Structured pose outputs
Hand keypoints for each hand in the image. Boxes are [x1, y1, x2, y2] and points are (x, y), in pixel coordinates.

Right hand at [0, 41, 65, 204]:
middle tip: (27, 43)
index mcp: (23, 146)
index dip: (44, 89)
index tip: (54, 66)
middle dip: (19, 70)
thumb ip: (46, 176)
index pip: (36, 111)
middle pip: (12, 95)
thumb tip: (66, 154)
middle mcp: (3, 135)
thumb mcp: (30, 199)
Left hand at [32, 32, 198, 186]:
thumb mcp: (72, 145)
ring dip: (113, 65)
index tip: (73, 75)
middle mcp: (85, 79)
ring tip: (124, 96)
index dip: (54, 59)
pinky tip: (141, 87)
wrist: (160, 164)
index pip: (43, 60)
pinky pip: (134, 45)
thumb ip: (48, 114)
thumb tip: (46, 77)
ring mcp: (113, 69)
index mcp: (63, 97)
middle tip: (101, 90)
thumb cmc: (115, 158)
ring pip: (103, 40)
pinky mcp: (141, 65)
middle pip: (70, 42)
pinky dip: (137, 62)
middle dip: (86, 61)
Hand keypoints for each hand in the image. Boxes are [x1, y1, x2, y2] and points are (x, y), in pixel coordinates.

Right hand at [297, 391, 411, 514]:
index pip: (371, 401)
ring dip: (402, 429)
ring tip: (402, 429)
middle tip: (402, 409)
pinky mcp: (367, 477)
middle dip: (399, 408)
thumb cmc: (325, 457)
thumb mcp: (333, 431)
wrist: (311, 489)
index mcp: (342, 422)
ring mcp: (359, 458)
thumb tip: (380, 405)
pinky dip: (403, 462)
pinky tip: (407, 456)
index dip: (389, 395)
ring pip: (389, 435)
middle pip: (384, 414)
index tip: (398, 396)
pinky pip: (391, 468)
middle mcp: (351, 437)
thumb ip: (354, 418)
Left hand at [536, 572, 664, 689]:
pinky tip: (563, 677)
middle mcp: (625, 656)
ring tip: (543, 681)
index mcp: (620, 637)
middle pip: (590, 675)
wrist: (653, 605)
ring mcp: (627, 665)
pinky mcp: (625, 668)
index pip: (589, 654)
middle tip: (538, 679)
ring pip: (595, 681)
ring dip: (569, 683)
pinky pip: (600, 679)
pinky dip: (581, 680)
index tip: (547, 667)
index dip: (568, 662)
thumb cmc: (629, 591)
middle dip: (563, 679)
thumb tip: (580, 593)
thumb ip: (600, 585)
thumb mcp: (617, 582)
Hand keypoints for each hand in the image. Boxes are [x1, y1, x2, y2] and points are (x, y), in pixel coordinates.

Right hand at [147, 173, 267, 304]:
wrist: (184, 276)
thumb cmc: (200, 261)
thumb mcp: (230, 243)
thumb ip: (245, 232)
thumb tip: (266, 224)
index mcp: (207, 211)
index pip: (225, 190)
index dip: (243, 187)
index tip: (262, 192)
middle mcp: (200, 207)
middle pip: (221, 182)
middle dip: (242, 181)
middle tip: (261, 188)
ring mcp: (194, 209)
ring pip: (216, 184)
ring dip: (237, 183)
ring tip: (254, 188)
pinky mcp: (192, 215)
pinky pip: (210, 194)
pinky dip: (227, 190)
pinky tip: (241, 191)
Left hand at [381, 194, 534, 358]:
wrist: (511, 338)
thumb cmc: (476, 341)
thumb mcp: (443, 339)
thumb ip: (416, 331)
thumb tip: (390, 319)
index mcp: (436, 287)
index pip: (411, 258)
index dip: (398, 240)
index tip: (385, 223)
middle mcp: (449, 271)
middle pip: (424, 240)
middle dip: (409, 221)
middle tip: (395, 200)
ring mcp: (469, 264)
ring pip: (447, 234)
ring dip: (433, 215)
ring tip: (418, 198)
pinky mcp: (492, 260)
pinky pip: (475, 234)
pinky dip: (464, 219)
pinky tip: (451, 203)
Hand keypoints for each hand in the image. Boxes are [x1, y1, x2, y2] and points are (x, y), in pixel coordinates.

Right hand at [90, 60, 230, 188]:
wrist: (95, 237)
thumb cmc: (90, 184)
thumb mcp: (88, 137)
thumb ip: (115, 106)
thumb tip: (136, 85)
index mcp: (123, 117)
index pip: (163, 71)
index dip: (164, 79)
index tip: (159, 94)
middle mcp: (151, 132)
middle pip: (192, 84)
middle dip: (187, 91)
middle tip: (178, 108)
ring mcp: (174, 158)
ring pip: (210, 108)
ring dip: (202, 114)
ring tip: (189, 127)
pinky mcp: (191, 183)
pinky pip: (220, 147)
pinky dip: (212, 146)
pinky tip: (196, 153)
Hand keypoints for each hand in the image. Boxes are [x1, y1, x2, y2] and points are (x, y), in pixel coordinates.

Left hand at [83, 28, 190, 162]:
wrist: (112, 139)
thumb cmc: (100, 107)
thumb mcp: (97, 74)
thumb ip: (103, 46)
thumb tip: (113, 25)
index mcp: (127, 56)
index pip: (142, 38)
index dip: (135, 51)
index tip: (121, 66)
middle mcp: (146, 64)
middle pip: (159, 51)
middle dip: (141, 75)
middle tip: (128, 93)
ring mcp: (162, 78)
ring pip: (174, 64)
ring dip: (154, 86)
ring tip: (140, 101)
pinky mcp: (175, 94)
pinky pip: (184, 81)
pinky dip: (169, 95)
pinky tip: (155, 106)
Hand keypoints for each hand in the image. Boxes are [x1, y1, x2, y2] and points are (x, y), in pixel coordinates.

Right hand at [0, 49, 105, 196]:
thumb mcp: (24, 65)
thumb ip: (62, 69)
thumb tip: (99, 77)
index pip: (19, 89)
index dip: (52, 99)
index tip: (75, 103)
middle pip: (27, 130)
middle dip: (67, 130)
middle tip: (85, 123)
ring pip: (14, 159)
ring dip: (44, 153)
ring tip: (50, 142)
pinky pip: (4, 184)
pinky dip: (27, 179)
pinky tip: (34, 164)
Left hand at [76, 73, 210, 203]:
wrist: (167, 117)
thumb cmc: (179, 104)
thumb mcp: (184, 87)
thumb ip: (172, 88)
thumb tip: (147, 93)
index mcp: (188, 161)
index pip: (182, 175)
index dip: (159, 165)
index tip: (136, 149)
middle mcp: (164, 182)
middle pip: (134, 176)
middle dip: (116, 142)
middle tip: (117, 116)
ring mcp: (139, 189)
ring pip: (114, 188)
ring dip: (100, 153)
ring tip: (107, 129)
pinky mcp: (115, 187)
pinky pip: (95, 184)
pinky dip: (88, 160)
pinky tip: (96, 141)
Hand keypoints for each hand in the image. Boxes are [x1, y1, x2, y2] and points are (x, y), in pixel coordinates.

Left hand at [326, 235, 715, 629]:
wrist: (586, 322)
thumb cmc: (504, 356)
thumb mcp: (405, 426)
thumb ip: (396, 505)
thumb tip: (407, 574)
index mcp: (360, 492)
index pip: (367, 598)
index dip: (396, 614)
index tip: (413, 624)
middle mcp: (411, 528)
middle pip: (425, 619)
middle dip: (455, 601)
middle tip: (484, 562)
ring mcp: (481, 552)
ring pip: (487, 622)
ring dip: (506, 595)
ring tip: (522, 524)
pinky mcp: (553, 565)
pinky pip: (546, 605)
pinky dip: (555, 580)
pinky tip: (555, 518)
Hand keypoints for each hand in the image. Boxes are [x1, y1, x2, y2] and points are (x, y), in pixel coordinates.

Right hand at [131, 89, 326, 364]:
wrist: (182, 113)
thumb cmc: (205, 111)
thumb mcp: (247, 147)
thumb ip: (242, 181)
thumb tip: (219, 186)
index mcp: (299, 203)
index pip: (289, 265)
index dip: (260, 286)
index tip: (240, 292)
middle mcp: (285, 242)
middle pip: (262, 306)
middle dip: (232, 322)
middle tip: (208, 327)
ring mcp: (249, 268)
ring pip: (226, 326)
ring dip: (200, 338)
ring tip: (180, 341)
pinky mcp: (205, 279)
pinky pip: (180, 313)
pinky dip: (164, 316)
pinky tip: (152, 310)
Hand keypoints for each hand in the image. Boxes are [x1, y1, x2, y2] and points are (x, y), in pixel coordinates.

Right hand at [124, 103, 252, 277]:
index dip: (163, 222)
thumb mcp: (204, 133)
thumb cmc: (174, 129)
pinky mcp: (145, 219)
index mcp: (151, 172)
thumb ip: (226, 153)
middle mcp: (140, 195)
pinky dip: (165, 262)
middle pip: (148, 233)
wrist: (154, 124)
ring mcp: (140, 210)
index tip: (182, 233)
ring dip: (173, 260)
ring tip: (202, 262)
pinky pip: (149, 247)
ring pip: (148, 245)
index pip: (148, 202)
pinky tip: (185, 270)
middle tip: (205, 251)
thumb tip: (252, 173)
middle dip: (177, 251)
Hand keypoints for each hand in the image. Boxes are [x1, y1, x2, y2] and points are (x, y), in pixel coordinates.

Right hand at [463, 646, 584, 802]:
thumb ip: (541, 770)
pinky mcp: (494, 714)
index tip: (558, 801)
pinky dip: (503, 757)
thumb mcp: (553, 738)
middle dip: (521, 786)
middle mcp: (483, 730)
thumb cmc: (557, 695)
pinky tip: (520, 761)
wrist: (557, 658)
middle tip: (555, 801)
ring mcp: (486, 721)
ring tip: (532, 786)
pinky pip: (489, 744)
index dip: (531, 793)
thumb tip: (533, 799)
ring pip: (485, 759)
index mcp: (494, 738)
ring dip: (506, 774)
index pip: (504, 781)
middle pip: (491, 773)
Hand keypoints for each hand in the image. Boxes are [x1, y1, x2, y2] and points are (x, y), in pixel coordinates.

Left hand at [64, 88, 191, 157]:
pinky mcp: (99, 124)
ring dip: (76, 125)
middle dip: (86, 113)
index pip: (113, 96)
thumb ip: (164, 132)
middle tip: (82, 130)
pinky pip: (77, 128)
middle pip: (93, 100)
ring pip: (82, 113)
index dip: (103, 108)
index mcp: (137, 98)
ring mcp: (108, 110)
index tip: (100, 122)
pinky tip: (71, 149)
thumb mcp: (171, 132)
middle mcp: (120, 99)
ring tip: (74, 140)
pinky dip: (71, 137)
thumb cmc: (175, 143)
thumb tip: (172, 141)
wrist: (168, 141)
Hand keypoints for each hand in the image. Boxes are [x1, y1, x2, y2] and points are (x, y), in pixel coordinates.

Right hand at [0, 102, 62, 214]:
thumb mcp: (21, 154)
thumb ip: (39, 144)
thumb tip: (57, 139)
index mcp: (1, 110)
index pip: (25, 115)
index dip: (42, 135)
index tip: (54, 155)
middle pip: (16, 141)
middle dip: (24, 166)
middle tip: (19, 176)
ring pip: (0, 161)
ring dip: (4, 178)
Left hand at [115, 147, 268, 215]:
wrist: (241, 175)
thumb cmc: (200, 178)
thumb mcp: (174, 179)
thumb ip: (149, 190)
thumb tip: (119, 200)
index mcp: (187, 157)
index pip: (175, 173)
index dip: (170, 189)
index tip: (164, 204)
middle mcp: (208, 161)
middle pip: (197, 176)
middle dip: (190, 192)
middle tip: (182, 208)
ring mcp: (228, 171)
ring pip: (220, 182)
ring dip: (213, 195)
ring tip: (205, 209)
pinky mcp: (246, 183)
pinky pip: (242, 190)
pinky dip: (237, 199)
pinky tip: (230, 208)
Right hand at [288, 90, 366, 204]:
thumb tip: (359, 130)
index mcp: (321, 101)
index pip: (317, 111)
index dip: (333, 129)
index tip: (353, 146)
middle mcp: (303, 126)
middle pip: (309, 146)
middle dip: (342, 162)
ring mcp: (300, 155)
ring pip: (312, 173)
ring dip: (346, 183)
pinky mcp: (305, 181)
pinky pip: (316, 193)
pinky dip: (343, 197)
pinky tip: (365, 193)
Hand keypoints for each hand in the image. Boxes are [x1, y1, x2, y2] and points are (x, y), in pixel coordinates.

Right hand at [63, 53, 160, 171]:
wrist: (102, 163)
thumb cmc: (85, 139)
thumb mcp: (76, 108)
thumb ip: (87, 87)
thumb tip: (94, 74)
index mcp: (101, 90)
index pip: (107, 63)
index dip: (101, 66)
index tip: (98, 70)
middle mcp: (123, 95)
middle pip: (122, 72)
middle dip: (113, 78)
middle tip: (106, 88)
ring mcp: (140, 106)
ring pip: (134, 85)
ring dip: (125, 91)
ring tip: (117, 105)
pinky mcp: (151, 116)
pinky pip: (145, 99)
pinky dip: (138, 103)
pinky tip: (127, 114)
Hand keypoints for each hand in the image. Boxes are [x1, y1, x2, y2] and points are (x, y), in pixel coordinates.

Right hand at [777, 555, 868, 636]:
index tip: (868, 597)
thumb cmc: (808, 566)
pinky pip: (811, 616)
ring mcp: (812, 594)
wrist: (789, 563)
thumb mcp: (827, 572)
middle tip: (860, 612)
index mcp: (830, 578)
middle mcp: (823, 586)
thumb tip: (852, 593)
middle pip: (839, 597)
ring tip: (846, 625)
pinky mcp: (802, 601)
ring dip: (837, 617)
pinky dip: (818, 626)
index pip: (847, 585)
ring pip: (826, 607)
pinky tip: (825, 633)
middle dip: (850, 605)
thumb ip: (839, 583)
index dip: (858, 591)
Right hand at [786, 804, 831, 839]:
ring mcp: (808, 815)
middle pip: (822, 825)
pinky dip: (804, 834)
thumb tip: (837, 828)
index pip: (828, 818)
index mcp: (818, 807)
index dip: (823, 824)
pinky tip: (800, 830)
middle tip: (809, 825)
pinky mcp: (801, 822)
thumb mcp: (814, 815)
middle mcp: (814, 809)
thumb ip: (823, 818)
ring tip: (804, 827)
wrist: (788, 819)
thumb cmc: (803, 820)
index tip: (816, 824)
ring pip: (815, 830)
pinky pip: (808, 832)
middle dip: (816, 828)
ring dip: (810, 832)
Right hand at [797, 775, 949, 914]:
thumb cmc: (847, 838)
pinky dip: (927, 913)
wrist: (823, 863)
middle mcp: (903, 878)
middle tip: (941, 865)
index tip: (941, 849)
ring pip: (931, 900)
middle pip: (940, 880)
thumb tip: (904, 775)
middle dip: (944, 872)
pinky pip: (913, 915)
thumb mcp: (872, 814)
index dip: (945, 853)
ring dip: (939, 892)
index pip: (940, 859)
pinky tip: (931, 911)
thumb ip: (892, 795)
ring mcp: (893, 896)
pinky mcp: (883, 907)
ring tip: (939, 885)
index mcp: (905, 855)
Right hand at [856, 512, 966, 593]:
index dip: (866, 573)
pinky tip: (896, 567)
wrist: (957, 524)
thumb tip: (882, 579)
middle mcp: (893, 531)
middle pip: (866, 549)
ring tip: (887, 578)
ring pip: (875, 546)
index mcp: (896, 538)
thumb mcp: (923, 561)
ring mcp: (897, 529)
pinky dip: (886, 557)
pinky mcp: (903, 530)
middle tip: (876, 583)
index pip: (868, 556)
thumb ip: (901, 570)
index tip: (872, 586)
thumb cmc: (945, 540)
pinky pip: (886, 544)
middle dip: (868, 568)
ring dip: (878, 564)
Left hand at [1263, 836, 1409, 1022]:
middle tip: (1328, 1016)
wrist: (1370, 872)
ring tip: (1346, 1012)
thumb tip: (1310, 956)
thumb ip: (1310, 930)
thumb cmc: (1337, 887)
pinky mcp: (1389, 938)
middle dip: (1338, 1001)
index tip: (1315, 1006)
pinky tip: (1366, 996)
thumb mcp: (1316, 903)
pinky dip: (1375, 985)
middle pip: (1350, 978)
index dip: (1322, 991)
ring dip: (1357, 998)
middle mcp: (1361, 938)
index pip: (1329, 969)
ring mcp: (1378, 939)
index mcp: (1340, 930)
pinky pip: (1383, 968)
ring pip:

Exercise brief :: Please, from the entries above, set down exactly the lines from the one containing "ring dip: (113, 65)" through the one containing "thumb mcp: (617, 582)", and only those.

Reply to the exercise ::
ring dip: (113, 65)
index tip: (73, 75)
middle mcp: (85, 79)
ring tip: (124, 96)
index dip: (54, 59)
pinky tip: (141, 87)
wrist: (160, 164)
index pip: (43, 60)
pinky pip: (134, 45)
thumb ip: (48, 114)
thumb tip: (46, 77)
ring mcp: (113, 69)
index mcp: (63, 97)
middle tip: (101, 90)
thumb cmc: (115, 158)
ring pip: (103, 40)
pinky mcp: (141, 65)
middle pip: (70, 42)
pinky dip: (137, 62)
middle dip: (86, 61)
Hand keypoints for each hand in the image. Boxes are [x1, y1, x2, y2] and points are (x, y), in pixel coordinates.

Right hand at [297, 391, 411, 514]:
index pip: (371, 401)
ring dip: (402, 429)
ring tip: (402, 429)
middle tip: (402, 409)
pinky mcp: (367, 477)
middle dip: (399, 408)
thumb cmc: (325, 457)
thumb mcp: (333, 431)
wrist: (311, 489)
index mcp: (342, 422)
ring mcp: (359, 458)
thumb tip: (380, 405)
pinky dip: (403, 462)
pinky tip: (407, 456)
index dip: (389, 395)
ring pip: (389, 435)
middle pip: (384, 414)
index tip: (398, 396)
pinky pip: (391, 468)
middle mcp: (351, 437)
thumb ip: (354, 418)
Left hand at [536, 572, 664, 689]:
pinky tip: (563, 677)
middle mcp: (625, 656)
ring tip: (543, 681)
index mcp: (620, 637)
middle pip: (590, 675)
wrist: (653, 605)
ring mcp: (627, 665)
pinky mcp: (625, 668)
index pip: (589, 654)
middle tip: (538, 679)
ring pip: (595, 681)
ring dip: (569, 683)
pinky pip: (600, 679)
pinky dip: (581, 680)
index tip: (547, 667)
index dip: (568, 662)
thumb cmc: (629, 591)
middle dip: (563, 679)
thumb tip: (580, 593)
thumb ip: (600, 585)
thumb mcp: (617, 582)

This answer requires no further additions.